JAKARTA, Korantv10.com I Ketika terjadi konflik antara anak – anak di bawah umur, masyarakat sering kali tergesa-gesa membawa kasus tersebut ke ranah hukum.
Namun, langkah ini tidak selalu menjadi solusi terbaik. Proses hukum formal dapat menyebabkan anak merasa terstigma dan kehilangan rasa percaya diri. Oleh karena itu, pendekatan yang lebih efektif adalah melalui edukasi serta rekonsiliasi.
Dalam sistem restorative justice, konflik anak diselesaikan dengan cara memulihkan hubungan antara pihak -pihak yang bertikai.
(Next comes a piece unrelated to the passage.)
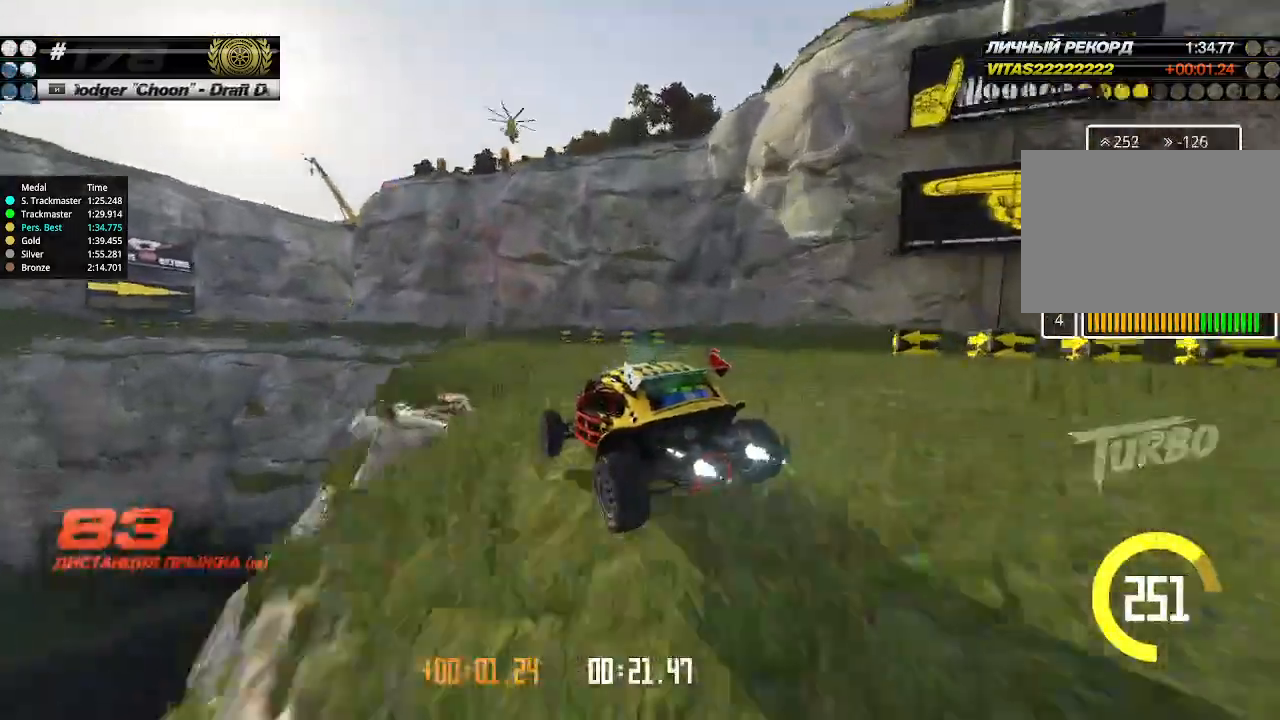
{"keys": ["right", "up"], "events": [[33, "left", "up"], [467, "right", "down"]]}
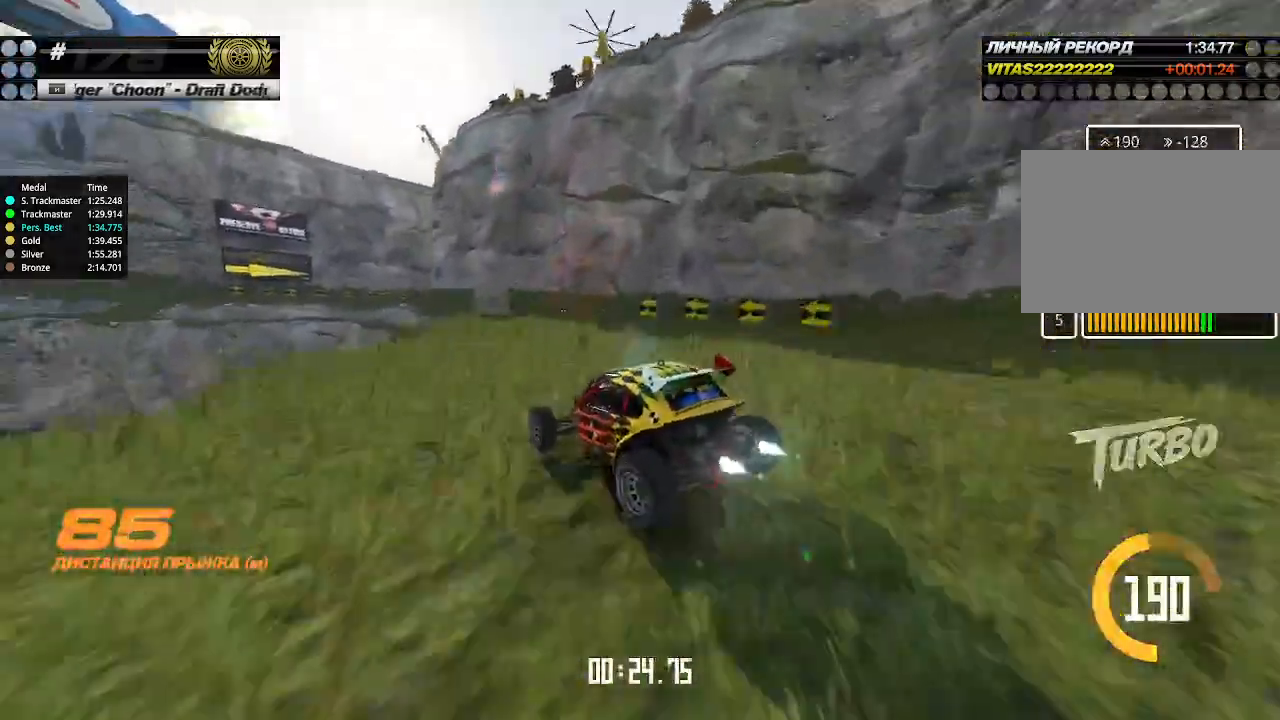
{"keys": ["up"], "events": [[433, "right", "up"]]}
Proses ini melibatkan dialog yang difasilitasi oleh pihak ketiga yang netral, seperti konselor atau tokoh masyarakat.
Edukasi menjadi elemen penting dalam pendekatan ini. Anak – anak diajarkan untuk memahami dampak tindakan mereka, meminta maaf dan memperbaiki kesalahan yang telah dilakukan.
Selain itu, mereka juga diajak untuk mengembangkan keterampilan sosial yang dapat mencegah terjadinya konflik di masa depan”, kata Fuad Dwiyono, Ketum di dampingi A.S Agus Samudra, Sekjen Rumah Perlindungan Perempuan dan Anak Indonesia (RPPAI) saat wawancara bersama media, Minggu (24/11/24).
Dengan mengutamakan edukasi dan rekonsiliasi, konflik anak dapat diselesaikan secara damai tanpa harus merusak masa depan mereka.
Pendekatan ini juga membantu menciptakan masyarakat yang lebih harmonis dan toleran.(red)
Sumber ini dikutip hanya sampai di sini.